Sun, Jun 30, 2002 - Page 18 News List

What's all this talk of China collapsing?

Despite the book's death knell of a title, `The Coming Collapse of China' likely won't prove any more accurate in its predictions than its many predecessors

By Max Woodworth  /  STAFF REPORTER

Pop literature on contemporary China tends to do one of two things: predict the rise of the Middle Kingdom as the world's newest and greatest superpower, or presage the country's implosion. With a title like The Coming Collapse of China, it's clear which side of the pie Gordon G. Chang has chosen to eat from.

By Chang's own admission, China is a place where hard facts are hard to come by and reliable statistics are nonexistent. So, in this book, which strives above all to base its doomsday prediction on facts, how are we to trust the basic elements of the author's calculation? The maddening truth is that ultimately we cannot be convinced of Chang's absolutist conclusion. No one has a clear grasp of what the future holds for this massive powder keg of a nation, though many have made careers by claiming clairvoyance on the subject.

But if there were ever a time when credible analyses of China's economic, political, social and military situation were crucial, that moment would have to be now. China faces a laundry list of grave problems a mile long, including adjustment to WTO regulations and rule of law, the peaceful transition of power set to occur later this year, rescuing its insolvent banking sector, placating hundreds of millions of unemployed and underemployed workers, restraining its war-hungry army during the next Taiwanese presidential election in 2004. The list goes on.

So, of all things, Chang begins his book with a long-winded section on Falun Gong, Uighur separatists in Xinjiang and Tibetan "splittists." These are the pet topics of Western writers in particular, primarily because they make for good copy and photos back home. But when Falun Gong followers get dragged by their hair and thrown into vans by plainclothes police officers on Tiananmen Square, bystanders don't rush to the old ladies' defense. That's because most Chinese don't care much for Falun Gong. The cult is not large enough in itself to bring down the government, nor will people rally behind it.

Publication Notes:

The Coming Collapse of China

By Gordon G. Chang

285 pages

Century Press


Likewise, Chang's impassioned arguments that the Internet will undercut the Communist Party's authority and may be the final straw on the camel's back seem like a weak echo of similar claims made in the 1980s. Orville Schell's Discos and Democracy, for example, suggested that because the Chinese were experiencing a new degree of economic freedom in the reform era then, liberal democracy was just around the corner. June 4, 1989 put paid to that possibility.

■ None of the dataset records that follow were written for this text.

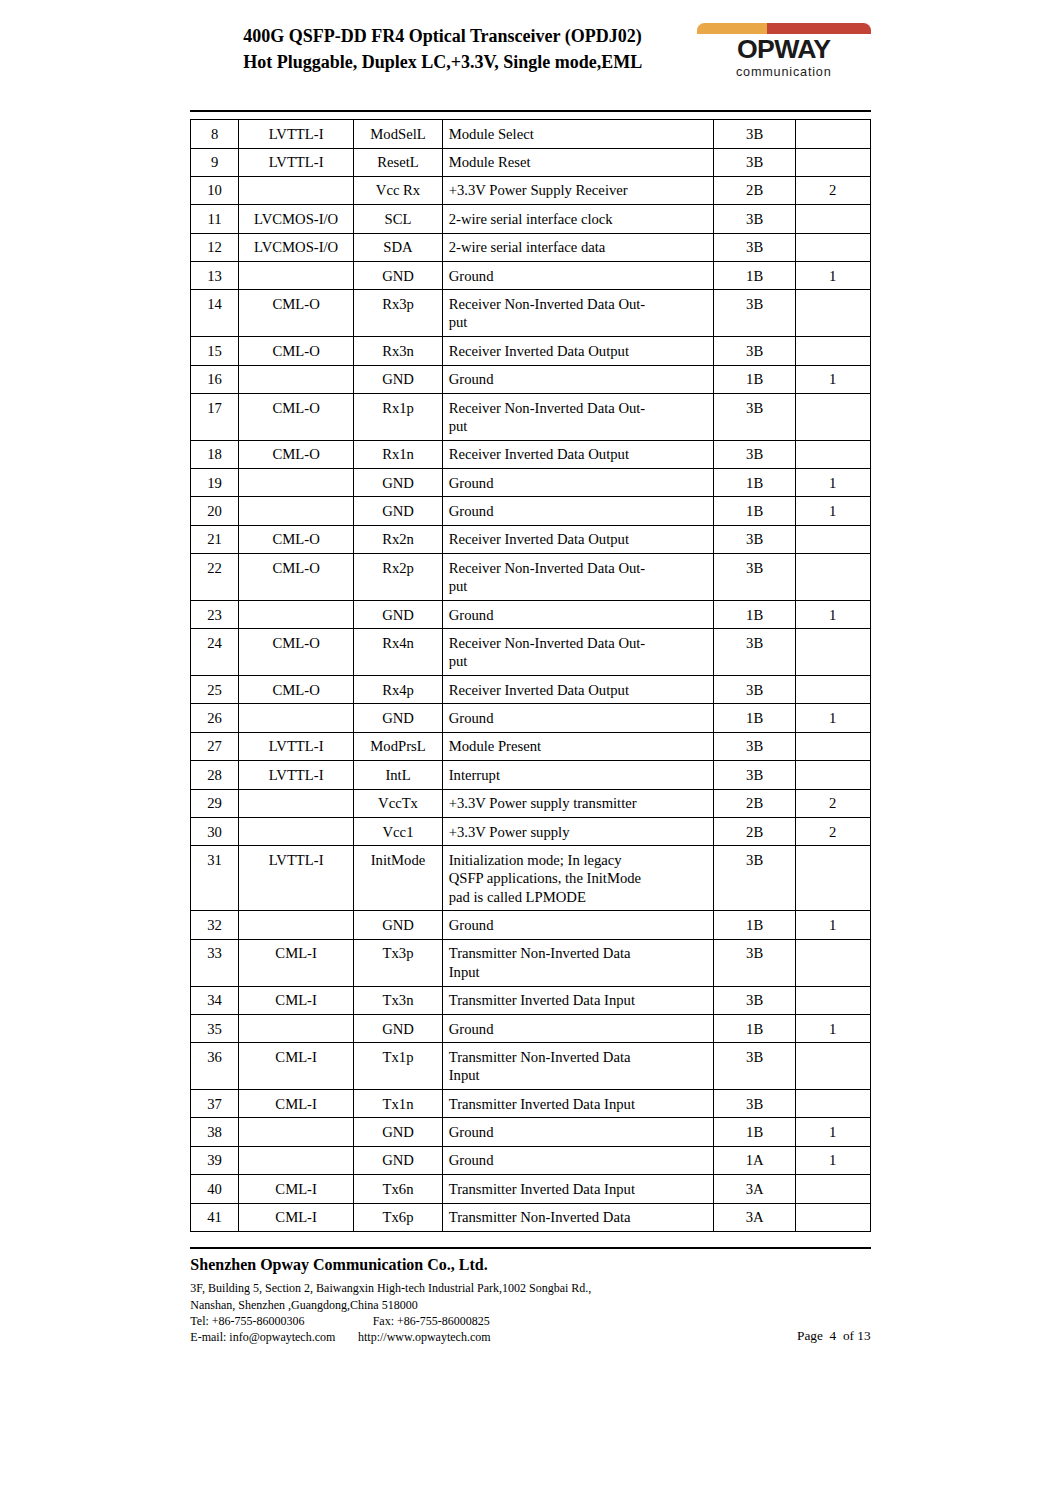OPWAY
communication
400G QSFP-DD FR4 Optical Transceiver (OPDJ02)
Hot Pluggable, Duplex LC,+3.3V, Single mode,EML
| 8 | LVTTL-I | ModSelL | Module Select | 3B | |
| 9 | LVTTL-I | ResetL | Module Reset | 3B | |
| 10 | | Vcc Rx | +3.3V Power Supply Receiver | 2B | 2 |
| 11 | LVCMOS-I/O | SCL | 2-wire serial interface clock | 3B | |
| 12 | LVCMOS-I/O | SDA | 2-wire serial interface data | 3B | |
| 13 | | GND | Ground | 1B | 1 |
| 14 | CML-O | Rx3p | Receiver Non-Inverted Data Out- put | 3B | |
| 15 | CML-O | Rx3n | Receiver Inverted Data Output | 3B | |
| 16 | | GND | Ground | 1B | 1 |
| 17 | CML-O | Rx1p | Receiver Non-Inverted Data Out- put | 3B | |
| 18 | CML-O | Rx1n | Receiver Inverted Data Output | 3B | |
| 19 | | GND | Ground | 1B | 1 |
| 20 | | GND | Ground | 1B | 1 |
| 21 | CML-O | Rx2n | Receiver Inverted Data Output | 3B | |
| 22 | CML-O | Rx2p | Receiver Non-Inverted Data Out- put | 3B | |
| 23 | | GND | Ground | 1B | 1 |
| 24 | CML-O | Rx4n | Receiver Non-Inverted Data Out- put | 3B | |
| 25 | CML-O | Rx4p | Receiver Inverted Data Output | 3B | |
| 26 | | GND | Ground | 1B | 1 |
| 27 | LVTTL-I | ModPrsL | Module Present | 3B | |
| 28 | LVTTL-I | IntL | Interrupt | 3B | |
| 29 | | VccTx | +3.3V Power supply transmitter | 2B | 2 |
| 30 | | Vcc1 | +3.3V Power supply | 2B | 2 |
| 31 | LVTTL-I | InitMode | Initialization mode; In legacy QSFP applications, the InitMode pad is called LPMODE | 3B | |
| 32 | | GND | Ground | 1B | 1 |
| 33 | CML-I | Tx3p | Transmitter Non-Inverted Data Input | 3B | |
| 34 | CML-I | Tx3n | Transmitter Inverted Data Input | 3B | |
| 35 | | GND | Ground | 1B | 1 |
| 36 | CML-I | Tx1p | Transmitter Non-Inverted Data Input | 3B | |
| 37 | CML-I | Tx1n | Transmitter Inverted Data Input | 3B | |
| 38 | | GND | Ground | 1B | 1 |
| 39 | | GND | Ground | 1A | 1 |
| 40 | CML-I | Tx6n | Transmitter Inverted Data Input | 3A | |
| 41 | CML-I | Tx6p | Transmitter Non-Inverted Data | 3A | |
Shenzhen Opway Communication Co., Ltd.
3F, Building 5, Section 2, Baiwangxin High-tech Industrial Park,1002 Songbai Rd.,
Nanshan, Shenzhen ,Guangdong,China 518000
Tel: +86-755-86000306Fax: +86-755-86000825
E-mail: info@opwaytech.comhttp://www.opwaytech.com
Page 4 of 13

Furthermore, after the Tiananmen crackdown, the emerging middle class gladly accepted the tacit agreement with the party that they could enrich themselves as long as they made no more demands for political reform. Having coopted the middle class and intellectuals, in other words those with access to the Internet, the party has little to worry about from that side of society. Chang succumbs to the Western temptation to assume the Chinese desire freedom and democracy more than they do material wealth. The evidence since Tiananmen, however, points in the other direction.

The Coming Collapse of China is best when it focuses on China's ailing state-owned enterprises, or SOEs, and on the country's disastrous banking sector. If China is to collapse, it won't be because of subversive ideas entering via the Internet, nor foreign invaders, nor the Tibetan exiles rushing in from Dharamsala over the Himalayas. China's demise is far more likely to be triggered by an Argentina-style economic implosion due to gross incompetence and corruption, both of which China has in large measure.